Google is known for delivering the best search results. It can be argued that they’re even better at identifying talent than search. No, they aren’t American Idol. But they are surprisingly similar. Both businesses have become too good at finding top talent.
For our purposes the introspective genius with glasses is the same as the enchanting performer with vocal chords of gold. They are a performineer with high hopes and abilities. They both dream of hitting it big. Similarly, the company that created a new verb for search and birthed two of America’s wealthiest young entrepreneurs is the same as the TV show made famous by Simon Cowell. They are Amerigooglecan Idol and if you get asked back for a second or third interview you’re pretty excited. If you beat out your competitors you’ve become a legend. Amerigooglecan Idol is a launching pad for many of our world’s top stars.

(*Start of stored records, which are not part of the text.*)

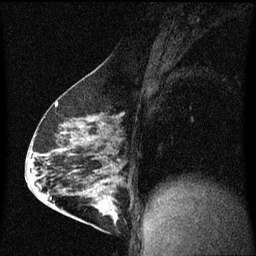
Breast MRI (dynamic contrast-enhanced), one sagittal slice. Position 33 of 60 along the scan axis. Dynamic contrast-enhanced series, image 2 of 3 at this slice position (ordered by acquisition). 1.5 T. TE 4.2 ms, TR 8 ms. 2 mm slice thickness. 256 × 256 image matrix, field of view 200 × 200 mm. Patient: female, 63 years.
Annotated regions visible in this slice (semi-automatic segmentation, software-assisted and operator-edited):
- analysis volume of interest (the breast-tissue region the enhancement analysis was run in; not a lesion): box from (x=88, y=182) to (x=125, y=229) px
- tumour enhancement mask (voxels above the 70 % enhancement threshold inside the analysis volume of interest): (x=96, y=182)–(x=117, y=223)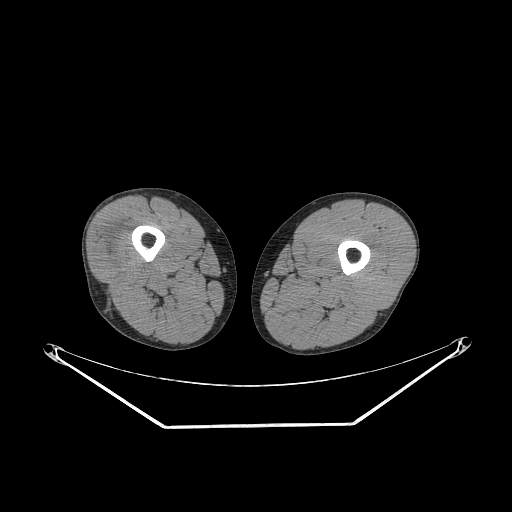
CT of an extremity soft-tissue mass (from a PET/CT study), one axial slice; position 221 of 267 along the scan axis; reconstruction kernel STANDARD; 140 kVp; soft-tissue window (W 400 / L 40 HU); 3.75 mm slice thickness; 512 × 512 image matrix, field of view 500 × 500 mm. Male patient. From the clinical record (not read from this slice): histological type: poorly differentiated synovial sarcoma; grade: high; site of the primary tumour: right buttock.
Structures marked on this image (expert contour drawn on MRI and transferred to this co-registered scan by the dataset authors):
- gross tumour volume including surrounding oedema: box from (x=100, y=235) to (x=134, y=270) px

But there’s a problem. American Idol wants to be a launching pad, strictly a talent-finding business. They make their money by showing the process of identifying talent. Google, however, makes their money by retaining that talent. But they’ve been having trouble doing just that. And it makes sense. Talent, almost by definition, wants to soar, run free and blaze trails. Google understands that, and has made a good effort to encourage that, but it hasn’t worked as well as they would like.
I think the reason is this: if you get offered a job with Google you’re being told how exceptional you are by one of the world’s best talent identifiers. While you may accept the job and work for a few years, deep down your belief in yourself has been confirmed and eventually you’ll want to pursue the passion or idea you have inside you.
If Google offered you a job today, would you take it with the expectation of staying there for twenty years? I know I wouldn’t. When Google tells you they believe in you, who are you to argue?